On the cusp of the release of his song and video “First,” I spoke with Jeremy Voltz about his Motown inspired sound, his love of Jeff Buckley and the state of the eclectic Toronto music scene. The soul singer talks about his passion for story telling and his excitement to share his inspired piece of music with the world.
Why don’t you start by telling me a bit about your music, what defines you as an artist.
My music is inspired by soul, but I try to bring the folk mentality to it. I want to tell stories with my lyrics but also still kind of have the throw back to Motown and classic music that gets people dancing and feeling something. That’s the goal.
How did you get into Motown and soul music?
It goes back to what you listen to growing up. My parents have this great record collection, and I would always come home from school and just put something on. I listen to a lot of jazz, a lot of soul stuff, and classic rock too. When I started writing music, you write what you know, and what your ear has been trained to hear.
I definitely hear the soul influence in your voice. Perhaps even a little bit of a Jeff Buckley inspiration?
Jeff Buckley was a huge influence. I heard Jeff Buckley in high school.

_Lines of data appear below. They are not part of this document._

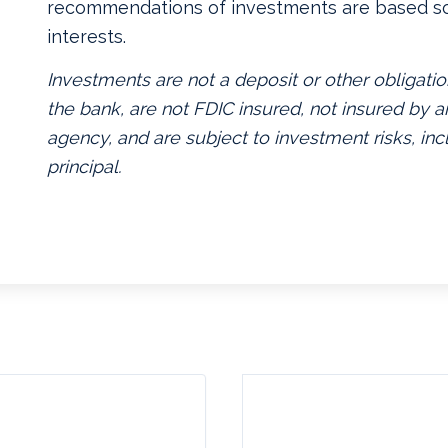
recommendations of investments are based so
interests.
Investments are not a deposit or other obligatio
the bank, are not FDIC insured, not insured by
agency, and are subject to investment risks, inc
principal.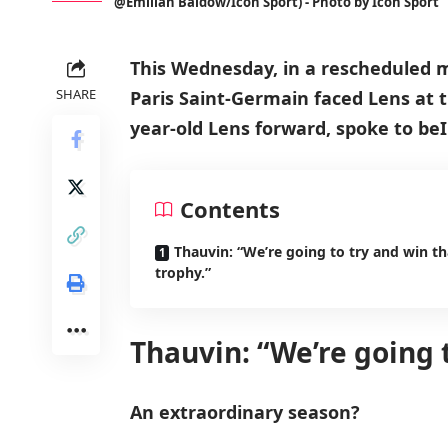
@Emilian Baldow/Icon Sport) - Photo by Icon Sport
This Wednesday, in a rescheduled m
SHARE
Paris Saint-Germain faced Lens at t
year-old Lens forward, spoke to beI
Contents
Thauvin: “We’re going to try and win th
trophy.”
Thauvin: “We’re going t
An extraordinary season?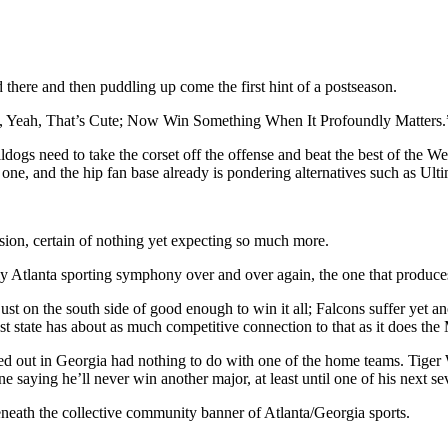
 there and then puddling up come the first hint of a postseason.
Yeah, Yeah, That’s Cute; Now Win Something When It Profoundly Matters.
ldogs need to take the corset off the offense and beat the best of the 
ne, and the hip fan base already is pondering alternatives such as Ultima
sion, certain of nothing yet expecting so much more.
ctly Atlanta sporting symphony over and over again, the one that produce
st on the south side of good enough to win it all; Falcons suffer yet ano
ost state has about as much competitive connection to that as it does t
yed out in Georgia had nothing to do with one of the home teams. Tiger
saying he’ll never win another major, at least until one of his next sev
neath the collective community banner of Atlanta/Georgia sports.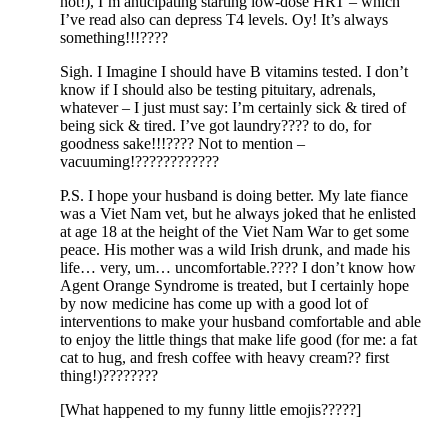
not!), I’m anticipating starting low-dose HRT – which
I’ve read also can depress T4 levels. Oy! It’s always
something!!!????
Sigh. I Imagine I should have B vitamins tested. I don’t
know if I should also be testing pituitary, adrenals,
whatever – I just must say: I’m certainly sick & tired of
being sick & tired. I’ve got laundry???? to do, for
goodness sake!!!???? Not to mention –
vacuuming!????????????
P.S. I hope your husband is doing better. My late fiance
was a Viet Nam vet, but he always joked that he enlisted
at age 18 at the height of the Viet Nam War to get some
peace. His mother was a wild Irish drunk, and made his
life… very, um… uncomfortable.???? I don’t know how
Agent Orange Syndrome is treated, but I certainly hope
by now medicine has come up with a good lot of
interventions to make your husband comfortable and able
to enjoy the little things that make life good (for me: a fat
cat to hug, and fresh coffee with heavy cream?? first
thing!)????????
[What happened to my funny little emojis?????]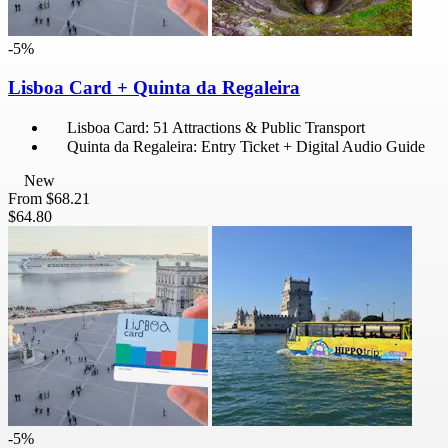
-5%
Lisboa Card + Quinta da Regaleira
Lisboa Card: 51 Attractions & Public Transport
Quinta da Regaleira: Entry Ticket + Digital Audio Guide
New
From
$68.21
$64.80
-5%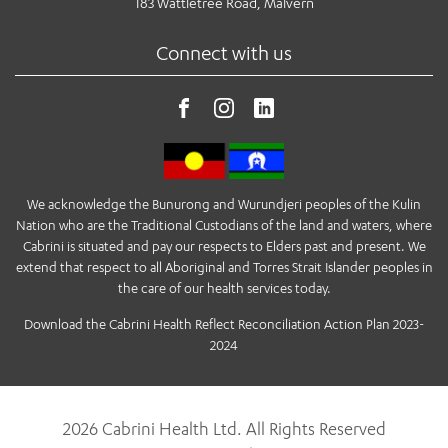
183 Wattletree Road, Malvern
Connect with us
We acknowledge the Bunurong and Wurundjeri peoples of the Kulin
Nation who are the Traditional Custodians of the land and waters, where
Cabrini is situated and pay our respects to Elders past and present. We
extend that respect to all Aboriginal and Torres Strait Islander peoples in
the care of our health services today.
Download the Cabrini Health Reflect Reconciliation Action Plan 2023-
2024
2026 Cabrini Health Ltd. All Rights Reserved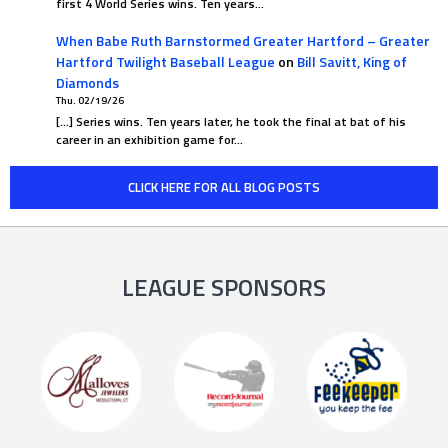
first 4 World Series wins. Ten years…
When Babe Ruth Barnstormed Greater Hartford – Greater
Hartford Twilight Baseball League
on
Bill Savitt, King of
Diamonds
Thu. 02/19/26
[…] Series wins. Ten years later, he took the final at bat of his
career in an exhibition game for…
CLICK HERE FOR ALL BLOG POSTS
LEAGUE SPONSORS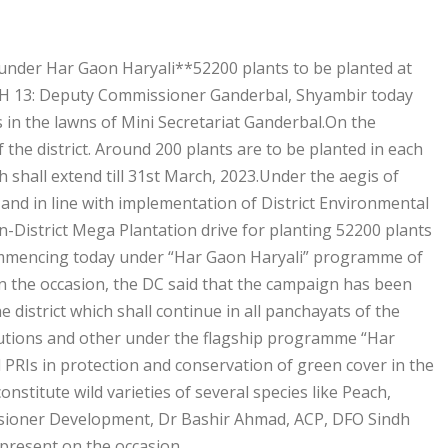
 under Har Gaon Haryali**52200 plants to be planted at
RCH 13: Deputy Commissioner Ganderbal, Shyambir today
 in the lawns of Mini Secretariat Ganderbal.On the
 the district. Around 200 plants are to be planted in each
h shall extend till 31st March, 2023.Under the aegis of
 and in line with implementation of District Environmental
n-District Mega Plantation drive for planting 52200 plants
, commencing today under “Har Gaon Haryali” programme of
the occasion, the DC said that the campaign has been
 district which shall continue in all panchayats of the
titutions and other under the flagship programme “Har
 PRIs in protection and conservation of green cover in the
onstitute wild varieties of several species like Peach,
issioner Development, Dr Bashir Ahmad, ACP, DFO Sindh
 present on the occasion.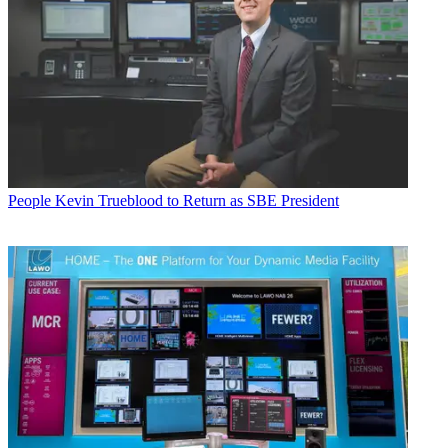
People
Kevin Trueblood to Return as SBE President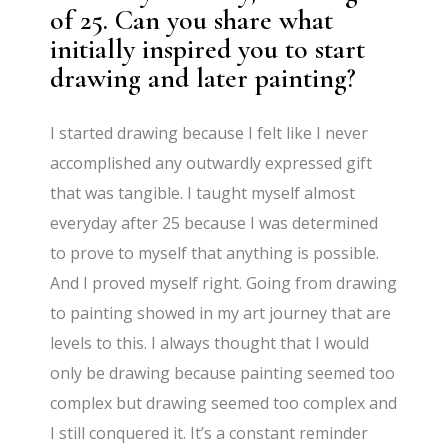
of 25. Can you share what
initially inspired you to start
drawing and later painting?
I started drawing because I felt like I never
accomplished any outwardly expressed gift
that was tangible. I taught myself almost
everyday after 25 because I was determined
to prove to myself that anything is possible.
And I proved myself right. Going from drawing
to painting showed in my art journey that are
levels to this. I always thought that I would
only be drawing because painting seemed too
complex but drawing seemed too complex and
I still conquered it. It’s a constant reminder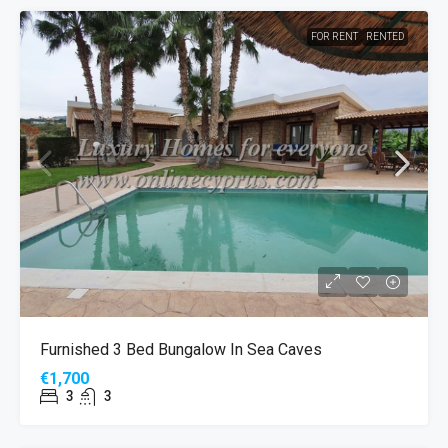
FOR RENT
RENTED
Furnished 3 Bed Bungalow In Sea Caves
€1,700
3
3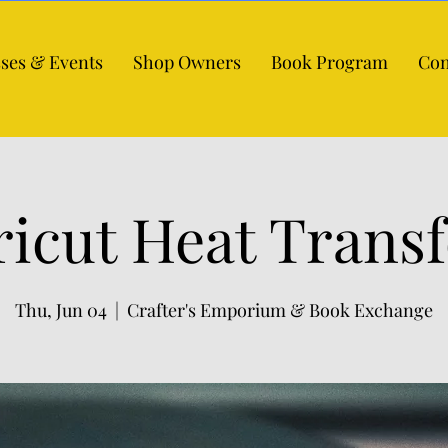
sses & Events
Shop Owners
Book Program
Con
ricut Heat Transf
Thu, Jun 04
  |  
Crafter's Emporium & Book Exchange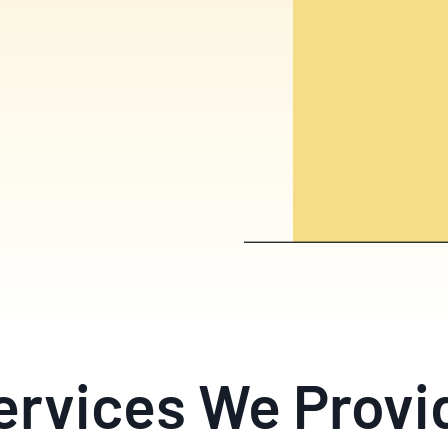
ervices We Provi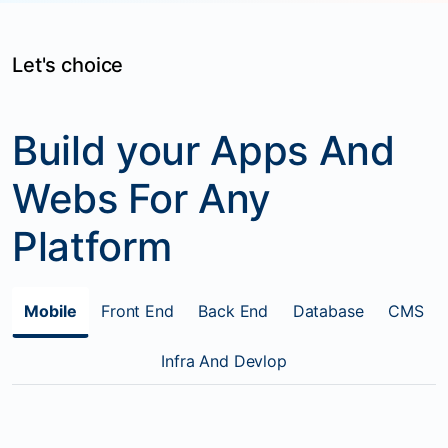
Let's choice
Build your Apps And
Webs For Any
Platform
Mobile
Front End
Back End
Database
CMS
Infra And Devlop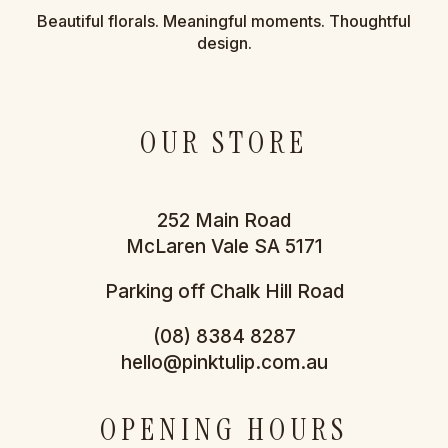
Beautiful florals. Meaningful moments. Thoughtful
design.
OUR STORE
252 Main Road
McLaren Vale SA 5171
Parking off Chalk Hill Road
(08) 8384 8287
hello@pinktulip.com.au
OPENING HOURS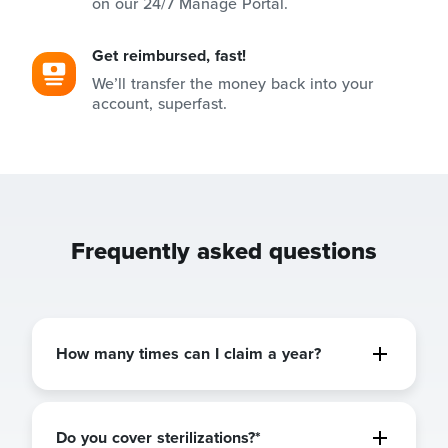
on our 24/7 Manage Portal.
Get reimbursed, fast!
We’ll transfer the money back into your
account, superfast.
Frequently asked questions
How many times can I claim a year?
Do you cover sterilizations?*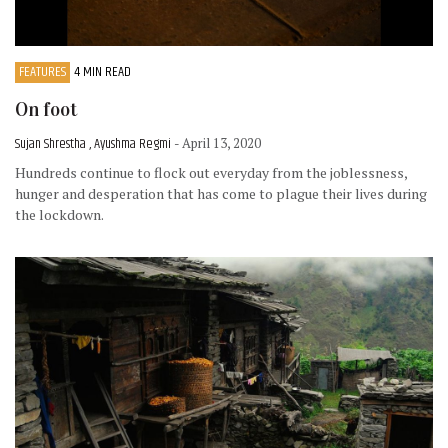
FEATURES
4 MIN READ
On foot
Sujan Shrestha , Ayushma Regmi
- April 13, 2020
Hundreds continue to flock out everyday from the joblessness,
hunger and desperation that has come to plague their lives during
the lockdown.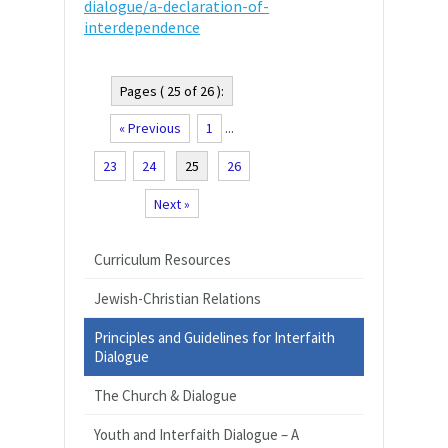
dialogue/a-declaration-of-
interdependence
Pages ( 25 of 26 ):
« Previous
1
...
23
24
25
26
Next »
Curriculum Resources
Jewish-Christian Relations
Principles and Guidelines for Interfaith
Dialogue
The Church & Dialogue
Youth and Interfaith Dialogue – A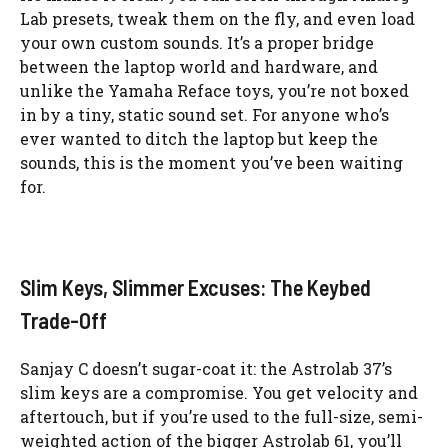
Lab presets, tweak them on the fly, and even load
your own custom sounds. It’s a proper bridge
between the laptop world and hardware, and
unlike the Yamaha Reface toys, you’re not boxed
in by a tiny, static sound set. For anyone who’s
ever wanted to ditch the laptop but keep the
sounds, this is the moment you’ve been waiting
for.
Slim Keys, Slimmer Excuses: The Keybed
Trade-Off
Sanjay C doesn’t sugar-coat it: the Astrolab 37’s
slim keys are a compromise. You get velocity and
aftertouch, but if you’re used to the full-size, semi-
weighted action of the bigger Astrolab 61, you’ll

A friend played me Grace, the album, and at first I was like, “I hate this, this is so weird,” [laughs]. I listened to it again because I couldn’t get it out of my head even though I was pretty sure I didn’t like it. It was that second listen that I was like, “This is incredible.” I went down the Jeff Buckley rabbit hole and I had to learn every song from that album on guitar. He’s probably my biggest musical inspiration.
At what point did you decide to pursue music as a career?
I think it took me doing something that I didn’t love before I realized that I had to do something I did love [laughs]. I came to Toronto for grad school at UofT in mathematics, and I did that for a long time. [I] finished my PhD: it was difficult to finish. I felt really uninspired. [Music] was more of my time than really focusing on finishing up, despite my best efforts. It wasn’t a choice, it was a compulsion. That’s when it was like, you know what, this has to be my life.
You’re working with NU Music right now and you have a song called “First” coming out soon. Tell me about this track.
Working with NU has been great. Tayo is fantastic. I love his musical choices, what he inspires, his tastes and his ideas. It was great working with him. He contacted me two years before I ever worked with him, from listening to my Soundcloud. I was still in grad school, and was too busy. But when I was done with school, and was like, “Okay, let’s do music,” I checked out NU and their website. They had grown so much in two years, and I [thought] “this is amazing how far they’ve gone.” You could tell that Tayo is really doing good things with the business. I felt really good about working with him.
I sent him songs I’d been working on, and this one he found really inspiring. It was already a pretty fully formed song. We reworked the lyrics a little bit, and the bridge, but it was mostly just a song that I had that was just acoustic guitar and voice. Tayo added some production and made it really cinematic. That was kind of what we were going for, something you’d want to hear in a movie. There’s so much drama to the song; the song is really dynamic and went through all these different spaces and feelings. We really pushed it in that direction and we’re happy with the result.
Are you currently playing any live shows? Where can people see you perform?
Yeah, I try to play as much as I can live. I just played a show at The Piston this week, and I’m playing at The Hide Out on Saturday night at 8PM as part of a band competition. I play with a band [called] Voltzawagon [as well]. It’s a four piece, blues-rock band, all music that I’ve written.
How do you think your sound fits into the landscape of the Toronto music scene?
One of the interesting things about the Toronto music scene is there almost isn’t one scene. As I go to more open mics, or shows, there are all these little isolated music communities where all the people in this community know each other, and all the people in this [other] music community know each other. I’ll go to some songwriter meet ups or shows, and it’s like everybody here is so into lyrics, folk music and story telling, versus everybody in this [other] group is so into groove. I don’t know if I can define the Toronto music scene as one thing.
Luckily, I’ve gone a lot to The Painted Lady open mic on Mondays. It is such an incredible scene. It’s where the band formed that I played with and it’s where I’ve met so many good people. It’s a groovy night. The soul sound, the throwback thing, it’s fun! It’s danceable, and it’s organic. A lot of stuff feels really produced nowadays, there’s a lot of electronic elements to music. And that’s great! I like electronic elements. There’s just something about watching somebody on a stage, play their instrument really well, and evoke emotion out of it. You get that in these great spots like The Painted Lady.
Is there anything else about your music that you’d like to share?
We’re coming out with as music video to the track, “First,” and the video was an amazing experience to do. The idea was [about] a mother and daughter saying goodbye to someone. We decided that nature would be really nice because the song is so cinematic and beautiful and has so much drama to it, that only a nature scene would do it justice. We went out into the woods, and Tayo found this mother and daughter pair of actors who had just come back from India to say goodbye to somebody really dear to them. When they heard about this project they were so excited to do it because it was kind of a catharsis for them. It was such an incredible experience to work with them, and you can see it in their performance. There was so much passion by everyone on the team to make this something special. I’m really excited to release this video.